That's 552 pages worth of typography that only considers page layouting. It doesn't deal with fonts or kerning at all. It's actually a fun read even if just for the author's occasional frustration with how often laymen confidently ignore centuries-old typography rules that exists for a reason.
The context for the discussion is browser rendering for variable sized screens and user interaction in mind.
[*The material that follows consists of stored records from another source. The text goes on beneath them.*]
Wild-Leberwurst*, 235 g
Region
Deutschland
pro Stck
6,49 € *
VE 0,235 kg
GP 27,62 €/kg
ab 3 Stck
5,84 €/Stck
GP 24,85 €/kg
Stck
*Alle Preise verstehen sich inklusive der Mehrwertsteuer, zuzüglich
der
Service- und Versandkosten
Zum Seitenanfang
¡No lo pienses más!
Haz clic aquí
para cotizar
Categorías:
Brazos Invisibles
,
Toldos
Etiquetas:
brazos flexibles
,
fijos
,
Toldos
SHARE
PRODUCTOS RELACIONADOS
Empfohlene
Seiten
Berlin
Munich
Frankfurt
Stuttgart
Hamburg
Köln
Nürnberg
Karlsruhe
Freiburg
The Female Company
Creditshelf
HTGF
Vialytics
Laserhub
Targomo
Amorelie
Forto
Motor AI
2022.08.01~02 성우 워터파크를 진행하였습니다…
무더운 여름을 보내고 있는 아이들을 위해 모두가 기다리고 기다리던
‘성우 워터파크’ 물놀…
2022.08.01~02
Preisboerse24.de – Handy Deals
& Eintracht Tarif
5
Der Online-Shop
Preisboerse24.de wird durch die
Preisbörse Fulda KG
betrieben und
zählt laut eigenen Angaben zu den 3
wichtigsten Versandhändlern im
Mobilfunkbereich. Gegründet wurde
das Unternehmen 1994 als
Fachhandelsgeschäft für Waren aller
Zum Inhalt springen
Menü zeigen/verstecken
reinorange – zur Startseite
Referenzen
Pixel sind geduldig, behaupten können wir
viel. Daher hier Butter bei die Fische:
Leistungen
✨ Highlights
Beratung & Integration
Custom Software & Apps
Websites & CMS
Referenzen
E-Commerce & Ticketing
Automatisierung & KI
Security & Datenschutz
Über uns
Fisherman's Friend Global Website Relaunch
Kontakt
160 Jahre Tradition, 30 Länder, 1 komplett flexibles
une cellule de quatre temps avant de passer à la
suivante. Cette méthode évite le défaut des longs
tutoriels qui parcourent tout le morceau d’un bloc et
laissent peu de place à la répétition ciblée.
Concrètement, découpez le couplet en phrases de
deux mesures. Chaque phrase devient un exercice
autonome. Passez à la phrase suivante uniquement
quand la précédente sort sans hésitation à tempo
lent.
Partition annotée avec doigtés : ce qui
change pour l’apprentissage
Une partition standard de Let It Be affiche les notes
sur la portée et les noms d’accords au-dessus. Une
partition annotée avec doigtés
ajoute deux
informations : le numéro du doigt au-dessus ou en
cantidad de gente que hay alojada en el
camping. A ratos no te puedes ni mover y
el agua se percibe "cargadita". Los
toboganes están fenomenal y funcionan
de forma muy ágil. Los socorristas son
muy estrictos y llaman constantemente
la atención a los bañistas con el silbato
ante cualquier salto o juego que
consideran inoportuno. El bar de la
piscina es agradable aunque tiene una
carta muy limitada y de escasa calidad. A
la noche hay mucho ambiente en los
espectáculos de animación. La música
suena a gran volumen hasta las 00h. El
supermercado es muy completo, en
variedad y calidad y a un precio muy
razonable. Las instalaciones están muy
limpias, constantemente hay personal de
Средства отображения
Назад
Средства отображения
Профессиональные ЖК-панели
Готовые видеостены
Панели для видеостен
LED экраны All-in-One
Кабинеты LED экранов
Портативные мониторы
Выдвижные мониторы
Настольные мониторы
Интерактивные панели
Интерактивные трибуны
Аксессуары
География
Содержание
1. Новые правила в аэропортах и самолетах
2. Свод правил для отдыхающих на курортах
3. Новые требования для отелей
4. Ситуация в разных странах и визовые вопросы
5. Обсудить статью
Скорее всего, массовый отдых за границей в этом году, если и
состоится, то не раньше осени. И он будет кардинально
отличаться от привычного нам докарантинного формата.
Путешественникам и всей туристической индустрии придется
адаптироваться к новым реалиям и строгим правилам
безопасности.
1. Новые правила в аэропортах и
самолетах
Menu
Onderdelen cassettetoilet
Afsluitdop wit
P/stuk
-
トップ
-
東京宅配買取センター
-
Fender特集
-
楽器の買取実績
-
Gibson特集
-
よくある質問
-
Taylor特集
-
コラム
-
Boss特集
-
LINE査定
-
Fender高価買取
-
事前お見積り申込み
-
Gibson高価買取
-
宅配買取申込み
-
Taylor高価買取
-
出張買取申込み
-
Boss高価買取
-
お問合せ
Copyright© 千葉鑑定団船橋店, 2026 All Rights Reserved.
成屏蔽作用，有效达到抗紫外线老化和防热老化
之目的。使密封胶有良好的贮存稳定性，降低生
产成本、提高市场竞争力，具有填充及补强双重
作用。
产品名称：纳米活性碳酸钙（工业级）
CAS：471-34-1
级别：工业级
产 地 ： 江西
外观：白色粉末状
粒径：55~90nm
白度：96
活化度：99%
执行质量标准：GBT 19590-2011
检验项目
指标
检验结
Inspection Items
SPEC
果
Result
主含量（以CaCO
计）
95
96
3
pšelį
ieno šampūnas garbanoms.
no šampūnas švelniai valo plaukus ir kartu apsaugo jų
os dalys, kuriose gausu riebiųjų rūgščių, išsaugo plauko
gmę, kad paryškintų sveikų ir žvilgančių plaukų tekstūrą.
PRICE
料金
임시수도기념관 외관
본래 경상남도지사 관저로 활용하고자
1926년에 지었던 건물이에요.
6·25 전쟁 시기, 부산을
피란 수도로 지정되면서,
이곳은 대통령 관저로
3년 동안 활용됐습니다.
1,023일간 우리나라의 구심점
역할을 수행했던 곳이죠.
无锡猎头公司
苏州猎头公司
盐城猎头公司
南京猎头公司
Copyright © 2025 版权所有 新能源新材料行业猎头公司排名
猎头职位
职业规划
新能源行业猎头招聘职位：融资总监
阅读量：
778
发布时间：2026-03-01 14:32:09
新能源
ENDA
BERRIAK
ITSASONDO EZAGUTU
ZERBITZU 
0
Centuries-old typography rules can't be applied directly for screens.
For paper documents you can already do Markup -> LatTeX -> pdf for good quality documents.
> Centuries-old typography rules can't be applied directly for screens.
Some of it, certainly not.
A (larger IMHO) part of typography wisdom has really been distilled from experience making text easier and prettier to read over generations, and should not be thrown away lightheartedly because "screen is different from paper". Yes it is, but human eyes and brain are the same ;-)
Does it say anywhere in that manual why the right margin is supposed to be so narrow? I find it very uncomfortable to read texts with very narrow margins.
A) LaTeX is a library for laying out papers and common text memes. It’s not actually necessary at all. You would want to use TeX, which refers to the actual rendering engine.
B) converting layout with css to Tex sounds like an absolute nightmare compared to just implementing proper word, line, paragraph, and page flowing/breaking in the browser. In fact, HTML is pretty opposed to page breaking at all, which is arguably a forte of TeX.
Funnily enough, the Closure web browser, implemented in Common Lisp, had (it's no longer actively developed) a TeX-like paragraph formatting algorithm. The results were great.
It’s opposite from what i feel. On one hand hand I suffer from seeing all the PDFs or papers with poor MS Office type set.
But when it comes to the web I feel like people spend too much time (and waste my resources) to arrive at a perfect layout. There I would prefer a simple robust layout that renders well on all devices and resolutions.